The directory is world-writable with the sticky bit set, so that anyone can activate this block, but only tool maintainers (own the directory) or the person who activated a block (owns the file) can disable it again.

The base URL for the tool is https://tools.wmflabs.org/wd-shex-infer/, though I haven’t written a proper index page yet. The page to submit a new job is /job/new (currently accessible only to me, but let me know if you want access before I remove that check entirely), and some examples of existing jobs are /job/1 and /job/5. The source code is available on Phabricator.

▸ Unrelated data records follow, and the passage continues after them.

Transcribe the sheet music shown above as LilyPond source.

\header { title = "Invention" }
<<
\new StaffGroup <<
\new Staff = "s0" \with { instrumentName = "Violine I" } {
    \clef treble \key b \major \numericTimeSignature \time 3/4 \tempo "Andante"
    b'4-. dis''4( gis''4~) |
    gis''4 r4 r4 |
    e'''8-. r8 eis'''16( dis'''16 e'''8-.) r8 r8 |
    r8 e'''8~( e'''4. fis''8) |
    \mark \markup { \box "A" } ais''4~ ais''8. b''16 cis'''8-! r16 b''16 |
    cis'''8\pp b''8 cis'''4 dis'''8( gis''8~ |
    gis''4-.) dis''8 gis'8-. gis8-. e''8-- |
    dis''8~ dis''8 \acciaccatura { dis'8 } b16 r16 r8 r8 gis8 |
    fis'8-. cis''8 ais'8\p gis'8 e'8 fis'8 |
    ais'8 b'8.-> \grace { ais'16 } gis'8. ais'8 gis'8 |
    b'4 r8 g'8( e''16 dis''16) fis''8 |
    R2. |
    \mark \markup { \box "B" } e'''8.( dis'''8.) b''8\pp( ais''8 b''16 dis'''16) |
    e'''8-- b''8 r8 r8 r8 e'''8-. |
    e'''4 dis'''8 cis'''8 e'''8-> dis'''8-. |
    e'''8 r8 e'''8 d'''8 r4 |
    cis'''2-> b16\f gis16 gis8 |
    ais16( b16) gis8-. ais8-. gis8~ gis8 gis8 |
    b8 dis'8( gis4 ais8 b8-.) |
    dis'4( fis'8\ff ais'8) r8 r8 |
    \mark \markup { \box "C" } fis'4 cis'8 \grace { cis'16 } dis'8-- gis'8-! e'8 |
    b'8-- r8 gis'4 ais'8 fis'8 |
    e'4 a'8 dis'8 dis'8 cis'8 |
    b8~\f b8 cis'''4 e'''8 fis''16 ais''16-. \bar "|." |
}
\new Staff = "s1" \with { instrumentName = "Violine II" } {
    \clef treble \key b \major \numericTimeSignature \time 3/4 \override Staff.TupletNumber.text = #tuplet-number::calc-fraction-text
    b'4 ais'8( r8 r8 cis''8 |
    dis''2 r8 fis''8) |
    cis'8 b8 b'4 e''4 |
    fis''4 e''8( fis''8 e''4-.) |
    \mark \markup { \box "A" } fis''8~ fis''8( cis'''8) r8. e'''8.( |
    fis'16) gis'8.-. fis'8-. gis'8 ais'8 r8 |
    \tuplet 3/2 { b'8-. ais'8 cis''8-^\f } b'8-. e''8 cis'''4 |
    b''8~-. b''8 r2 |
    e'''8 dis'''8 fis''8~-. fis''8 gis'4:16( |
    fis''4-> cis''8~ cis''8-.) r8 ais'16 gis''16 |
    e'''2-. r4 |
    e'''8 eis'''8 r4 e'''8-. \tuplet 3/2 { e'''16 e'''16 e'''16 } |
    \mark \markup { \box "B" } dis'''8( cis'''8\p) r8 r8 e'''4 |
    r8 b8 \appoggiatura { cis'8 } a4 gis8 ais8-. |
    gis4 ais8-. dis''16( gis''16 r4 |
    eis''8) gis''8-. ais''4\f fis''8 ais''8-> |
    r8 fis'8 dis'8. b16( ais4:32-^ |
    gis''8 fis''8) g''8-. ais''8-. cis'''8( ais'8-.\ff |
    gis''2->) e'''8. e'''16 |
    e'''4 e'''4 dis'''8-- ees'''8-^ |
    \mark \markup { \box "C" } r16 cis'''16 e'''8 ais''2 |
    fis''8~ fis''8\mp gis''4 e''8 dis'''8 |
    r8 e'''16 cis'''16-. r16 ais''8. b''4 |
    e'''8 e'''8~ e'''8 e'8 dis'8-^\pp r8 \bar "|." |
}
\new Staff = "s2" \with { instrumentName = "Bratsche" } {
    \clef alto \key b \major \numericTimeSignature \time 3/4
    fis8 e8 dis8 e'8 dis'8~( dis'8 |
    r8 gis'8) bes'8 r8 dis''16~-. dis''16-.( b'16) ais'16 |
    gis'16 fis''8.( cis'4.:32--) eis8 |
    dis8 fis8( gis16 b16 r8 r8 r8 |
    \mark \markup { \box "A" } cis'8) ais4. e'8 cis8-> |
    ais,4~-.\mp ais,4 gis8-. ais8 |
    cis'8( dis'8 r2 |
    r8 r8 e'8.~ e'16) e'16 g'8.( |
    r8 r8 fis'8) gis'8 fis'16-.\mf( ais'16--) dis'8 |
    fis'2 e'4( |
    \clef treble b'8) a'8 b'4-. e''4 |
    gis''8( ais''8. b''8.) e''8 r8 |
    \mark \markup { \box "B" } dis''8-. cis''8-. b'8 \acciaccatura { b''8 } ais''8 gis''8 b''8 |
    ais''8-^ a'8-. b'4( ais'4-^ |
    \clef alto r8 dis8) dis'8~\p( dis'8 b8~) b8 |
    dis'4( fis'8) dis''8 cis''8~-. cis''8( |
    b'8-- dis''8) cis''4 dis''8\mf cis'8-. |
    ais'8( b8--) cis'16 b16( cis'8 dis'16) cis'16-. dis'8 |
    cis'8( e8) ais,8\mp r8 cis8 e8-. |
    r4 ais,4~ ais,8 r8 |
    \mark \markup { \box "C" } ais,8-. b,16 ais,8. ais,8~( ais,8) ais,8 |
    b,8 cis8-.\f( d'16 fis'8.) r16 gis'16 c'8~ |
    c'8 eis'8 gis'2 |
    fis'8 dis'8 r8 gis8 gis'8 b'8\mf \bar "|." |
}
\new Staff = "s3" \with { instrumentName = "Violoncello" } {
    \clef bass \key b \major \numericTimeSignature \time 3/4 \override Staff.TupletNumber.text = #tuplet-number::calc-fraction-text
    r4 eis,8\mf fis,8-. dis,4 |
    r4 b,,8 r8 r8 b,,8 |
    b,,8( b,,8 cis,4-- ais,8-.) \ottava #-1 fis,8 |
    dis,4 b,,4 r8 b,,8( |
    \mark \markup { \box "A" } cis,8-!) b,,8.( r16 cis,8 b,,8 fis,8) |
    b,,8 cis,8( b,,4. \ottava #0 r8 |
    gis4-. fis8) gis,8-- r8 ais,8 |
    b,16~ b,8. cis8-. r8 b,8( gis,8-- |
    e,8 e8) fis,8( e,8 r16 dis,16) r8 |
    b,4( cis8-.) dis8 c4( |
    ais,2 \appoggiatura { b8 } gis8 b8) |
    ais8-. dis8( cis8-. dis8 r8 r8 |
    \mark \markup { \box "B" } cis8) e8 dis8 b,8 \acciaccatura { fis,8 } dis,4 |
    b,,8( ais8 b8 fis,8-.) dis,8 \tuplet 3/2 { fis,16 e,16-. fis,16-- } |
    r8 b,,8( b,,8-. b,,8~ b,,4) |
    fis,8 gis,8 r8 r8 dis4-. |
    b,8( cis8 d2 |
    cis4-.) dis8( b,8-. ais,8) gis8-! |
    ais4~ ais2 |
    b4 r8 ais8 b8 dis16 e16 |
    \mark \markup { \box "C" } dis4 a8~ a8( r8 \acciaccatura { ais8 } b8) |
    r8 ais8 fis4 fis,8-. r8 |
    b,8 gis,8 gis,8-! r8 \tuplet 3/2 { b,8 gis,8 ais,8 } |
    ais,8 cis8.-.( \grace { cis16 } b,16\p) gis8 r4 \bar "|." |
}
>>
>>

Is it okay if I release this tool and make it available to all users, and start advertising it at Wikidata:WikiProject ShEx? Do you have any questions for me? Would you like to see additional access control mechanisms or resource restrictions?

Event Timeline

This does sound like a resource intensive tool, but I don't think it violates the "direct access" rule. This is more intended to prevent people from making tools similar to Quarry and PAWS which allow arbitrary users to access the wiki replicas and other computing resources with very few restrictions. I do have a small amount of concern that running too many parallel jobs which take 8G of RAM and have long runtimes could cause contention on the job grid. It would be nice if you started out with only allowing one or two concurrent jobs. This sounds like the kind of project where the important part is that the data is computed rather than that the data is computed very quickly. If the jobs can be spread out more evenly across time this will give other grid engine users a fair chance at also running their jobs.

Thanks for your response!

It would be nice if you started out with only allowing one or two concurrent jobs.

Okay, I’ll keep that in mind.

This sounds like the kind of project where the important part is that the data is computed rather than that the data is computed very quickly. If the jobs can be spread out more evenly across time this will give other grid engine users a fair chance at also running their jobs.

Yes, that’s a good characterization. I’ve just noticed that qsub has a -p priority option, I’ll use that to set the jobs to a lower priority. I could also implement an in-tool job queue, I guess, but I’ll see how many users the tool gets (i. e., how often the hard limit of “you can’t submit another job now” is even reached) before I start working on that. For now, as I said, it’s limited to one job at a time anyways for other reasons.

FYI, since it seems there are no open issues with the tool, I’m going to announce it to the community today. Let me know if there are any problems or other questions.

LucasWerkmeister claimed this task.

I recently fixed the technical limitation that prevented concurrent jobs, so now the tool is limited artificially to no more than two concurrent jobs, as requested. (It’s also not being used very much right now anyways.)

I think we can close this task now. Thanks again for your feedback!